As diverse as the stories are, there is one unifying theme: to distil the experiences and memories of the Second World War generation into wisdom for younger generations, of which the distance between these generations is growing every day, Dennett said.
The idea and drive for the project was conceived during an isolated drive Dennett took throughout Namibia as part of a backpacking trip across Southern Africa. This was brought on by the awareness that a huge number of Africans made great sacrifices during the conflict, on both the Allied and Axis sides, and yet their stories are relatively untold. Dennett has since been determined to shine a light upon them.
Since February 2019, We Will Remember returned to Cape Town to establish roots on the continent. Dennett is returning to Europe to make a film about the 75th anniversary of the Normandy landings, but in a few months, We Will Remember will be travelling the expanse of South Africa in response to great interest from remaining South African veterans.
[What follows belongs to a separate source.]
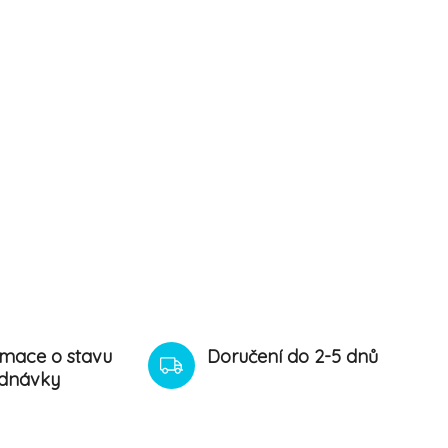
rmace o stavu
Doručení do 2-5 dnů
dnávky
Up until this point, the project has been entirely self-funded, running mainly on passion and in honour of Dennett’s great-grandfather who perished just prior to the Battle of Monte Cassino. We Will Remember is now working to seek funding to sustain the project for as long as WW2 veterans remain alive.
From South Africa to Zimbabwe to Kenya, We Will Remember is calling out to WW2 veterans who remain on the continent, to participate and share their story for posterity. Once enough are sourced in each country, We Will Remember will then prioritise travel accordingly.